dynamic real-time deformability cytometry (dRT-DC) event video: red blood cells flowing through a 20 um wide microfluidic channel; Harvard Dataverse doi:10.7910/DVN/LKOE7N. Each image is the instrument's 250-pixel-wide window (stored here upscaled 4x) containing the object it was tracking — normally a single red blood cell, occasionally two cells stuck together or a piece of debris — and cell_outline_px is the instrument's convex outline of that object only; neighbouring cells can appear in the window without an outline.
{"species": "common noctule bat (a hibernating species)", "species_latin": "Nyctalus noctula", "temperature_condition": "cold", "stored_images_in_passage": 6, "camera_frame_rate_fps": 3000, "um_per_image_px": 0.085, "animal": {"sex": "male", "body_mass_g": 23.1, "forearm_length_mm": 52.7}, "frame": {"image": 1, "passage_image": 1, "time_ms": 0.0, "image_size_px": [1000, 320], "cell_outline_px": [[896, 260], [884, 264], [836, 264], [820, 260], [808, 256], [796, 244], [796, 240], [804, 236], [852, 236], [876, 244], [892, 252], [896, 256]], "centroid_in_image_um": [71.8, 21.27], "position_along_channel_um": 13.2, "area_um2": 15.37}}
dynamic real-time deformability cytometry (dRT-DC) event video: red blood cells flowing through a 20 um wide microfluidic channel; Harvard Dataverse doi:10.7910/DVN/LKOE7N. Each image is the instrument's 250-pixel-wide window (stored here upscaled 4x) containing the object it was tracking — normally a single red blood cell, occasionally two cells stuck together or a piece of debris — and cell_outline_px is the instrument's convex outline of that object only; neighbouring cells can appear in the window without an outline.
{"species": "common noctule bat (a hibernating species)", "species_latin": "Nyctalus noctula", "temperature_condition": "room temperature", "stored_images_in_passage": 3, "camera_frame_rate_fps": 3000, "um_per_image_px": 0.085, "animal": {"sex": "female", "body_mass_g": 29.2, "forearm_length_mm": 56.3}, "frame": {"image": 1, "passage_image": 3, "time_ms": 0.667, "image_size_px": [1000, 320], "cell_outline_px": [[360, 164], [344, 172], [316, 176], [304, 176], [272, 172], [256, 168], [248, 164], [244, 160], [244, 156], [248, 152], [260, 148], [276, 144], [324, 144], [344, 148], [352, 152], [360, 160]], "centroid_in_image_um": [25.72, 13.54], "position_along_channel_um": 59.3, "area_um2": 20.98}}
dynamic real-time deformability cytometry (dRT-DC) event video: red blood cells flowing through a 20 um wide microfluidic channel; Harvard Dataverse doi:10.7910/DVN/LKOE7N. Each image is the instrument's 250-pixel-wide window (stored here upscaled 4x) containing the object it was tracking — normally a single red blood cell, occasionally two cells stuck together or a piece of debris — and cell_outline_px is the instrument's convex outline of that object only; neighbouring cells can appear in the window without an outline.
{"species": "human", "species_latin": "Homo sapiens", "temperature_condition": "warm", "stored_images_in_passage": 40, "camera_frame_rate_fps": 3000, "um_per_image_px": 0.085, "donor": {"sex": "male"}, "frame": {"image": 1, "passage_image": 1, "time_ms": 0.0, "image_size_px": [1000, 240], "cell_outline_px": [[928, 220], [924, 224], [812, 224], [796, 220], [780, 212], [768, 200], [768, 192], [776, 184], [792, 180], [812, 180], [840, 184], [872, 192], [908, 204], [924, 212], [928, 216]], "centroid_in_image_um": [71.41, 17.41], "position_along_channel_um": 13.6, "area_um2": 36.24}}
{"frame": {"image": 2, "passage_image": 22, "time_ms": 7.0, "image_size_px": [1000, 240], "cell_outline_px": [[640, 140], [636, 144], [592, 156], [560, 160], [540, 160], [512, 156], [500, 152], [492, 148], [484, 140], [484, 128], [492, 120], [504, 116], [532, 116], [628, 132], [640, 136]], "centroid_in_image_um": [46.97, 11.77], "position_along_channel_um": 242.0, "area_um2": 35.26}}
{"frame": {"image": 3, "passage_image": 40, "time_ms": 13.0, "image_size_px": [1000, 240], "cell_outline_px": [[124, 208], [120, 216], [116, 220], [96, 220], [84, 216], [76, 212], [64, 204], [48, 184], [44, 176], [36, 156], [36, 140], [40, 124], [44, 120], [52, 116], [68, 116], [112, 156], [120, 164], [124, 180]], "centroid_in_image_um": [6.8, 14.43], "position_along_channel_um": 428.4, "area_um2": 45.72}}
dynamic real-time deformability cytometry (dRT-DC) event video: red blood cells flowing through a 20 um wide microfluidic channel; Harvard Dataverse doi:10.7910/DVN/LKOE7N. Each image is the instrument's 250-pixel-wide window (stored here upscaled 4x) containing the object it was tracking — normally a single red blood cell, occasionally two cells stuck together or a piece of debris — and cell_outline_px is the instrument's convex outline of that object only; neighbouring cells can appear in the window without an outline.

Problem requirements:
Each line above must be reproduced exactly as it stands.

Written solution:
dynamic real-time deformability cytometry (dRT-DC) event video: red blood cells flowing through a 20 um wide microfluidic channel; Harvard Dataverse doi:10.7910/DVN/LKOE7N. Each image is the instrument's 250-pixel-wide window (stored here upscaled 4x) containing the object it was tracking — normally a single red blood cell, occasionally two cells stuck together or a piece of debris — and cell_outline_px is the instrument's convex outline of that object only; neighbouring cells can appear in the window without an outline.
{"species": "common noctule bat (a hibernating species)", "species_latin": "Nyctalus noctula", "temperature_condition": "cold", "stored_images_in_passage": 6, "camera_frame_rate_fps": 3000, "um_per_image_px": 0.085, "animal": {"sex": "male", "body_mass_g": 23.1, "forearm_length_mm": 52.7}, "frame": {"image": 1, "passage_image": 1, "time_ms": 0.0, "image_size_px": [1000, 320], "cell_outline_px": [[896, 260], [884, 264], [836, 264], [820, 260], [808, 256], [796, 244], [796, 240], [804, 236], [852, 236], [876, 244], [892, 252], [896, 256]], "centroid_in_image_um": [71.8, 21.27], "position_along_channel_um": 13.2, "area_um2": 15.37}}
dynamic real-time deformability cytometry (dRT-DC) event video: red blood cells flowing through a 20 um wide microfluidic channel; Harvard Dataverse doi:10.7910/DVN/LKOE7N. Each image is the instrument's 250-pixel-wide window (stored here upscaled 4x) containing the object it was tracking — normally a single red blood cell, occasionally two cells stuck together or a piece of debris — and cell_outline_px is the instrument's convex outline of that object only; neighbouring cells can appear in the window without an outline.
{"species": "common noctule bat (a hibernating species)", "species_latin": "Nyctalus noctula", "temperature_condition": "room temperature", "stored_images_in_passage": 3, "camera_frame_rate_fps": 3000, "um_per_image_px": 0.085, "animal": {"sex": "female", "body_mass_g": 29.2, "forearm_length_mm": 56.3}, "frame": {"image": 1, "passage_image": 3, "time_ms": 0.667, "image_size_px": [1000, 320], "cell_outline_px": [[360, 164], [344, 172], [316, 176], [304, 176], [272, 172], [256, 168], [248, 164], [244, 160], [244, 156], [248, 152], [260, 148], [276, 144], [324, 144], [344, 148], [352, 152], [360, 160]], "centroid_in_image_um": [25.72, 13.54], "position_along_channel_um": 59.3, "area_um2": 20.98}}
dynamic real-time deformability cytometry (dRT-DC) event video: red blood cells flowing through a 20 um wide microfluidic channel; Harvard Dataverse doi:10.7910/DVN/LKOE7N. Each image is the instrument's 250-pixel-wide window (stored here upscaled 4x) containing the object it was tracking — normally a single red blood cell, occasionally two cells stuck together or a piece of debris — and cell_outline_px is the instrument's convex outline of that object only; neighbouring cells can appear in the window without an outline.
{"species": "human", "species_latin": "Homo sapiens", "temperature_condition": "warm", "stored_images_in_passage": 40, "camera_frame_rate_fps": 3000, "um_per_image_px": 0.085, "donor": {"sex": "male"}, "frame": {"image": 1, "passage_image": 1, "time_ms": 0.0, "image_size_px": [1000, 240], "cell_outline_px": [[928, 220], [924, 224], [812, 224], [796, 220], [780, 212], [768, 200], [768, 192], [776, 184], [792, 180], [812, 180], [840, 184], [872, 192], [908, 204], [924, 212], [928, 216]], "centroid_in_image_um": [71.41, 17.41], "position_along_channel_um": 13.6, "area_um2": 36.24}}
{"frame": {"image": 2, "passage_image": 22, "time_ms": 7.0, "image_size_px": [1000, 240], "cell_outline_px": [[640, 140], [636, 144], [592, 156], [560, 160], [540, 160], [512, 156], [500, 152], [492, 148], [484, 140], [484, 128], [492, 120], [504, 116], [532, 116], [628, 132], [640, 136]], "centroid_in_image_um": [46.97, 11.77], "position_along_channel_um": 242.0, "area_um2": 35.26}}
{"frame": {"image": 3, "passage_image": 40, "time_ms": 13.0, "image_size_px": [1000, 240], "cell_outline_px": [[124, 208], [120, 216], [116, 220], [96, 220], [84, 216], [76, 212], [64, 204], [48, 184], [44, 176], [36, 156], [36, 140], [40, 124], [44, 120], [52, 116], [68, 116], [112, 156], [120, 164], [124, 180]], "centroid_in_image_um": [6.8, 14.43], "position_along_channel_um": 428.4, "area_um2": 45.72}}
dynamic real-time deformability cytometry (dRT-DC) event video: red blood cells flowing through a 20 um wide microfluidic channel; Harvard Dataverse doi:10.7910/DVN/LKOE7N. Each image is the instrument's 250-pixel-wide window (stored here upscaled 4x) containing the object it was tracking — normally a single red blood cell, occasionally two cells stuck together or a piece of debris — and cell_outline_px is the instrument's convex outline of that object only; neighbouring cells can appear in the window without an outline.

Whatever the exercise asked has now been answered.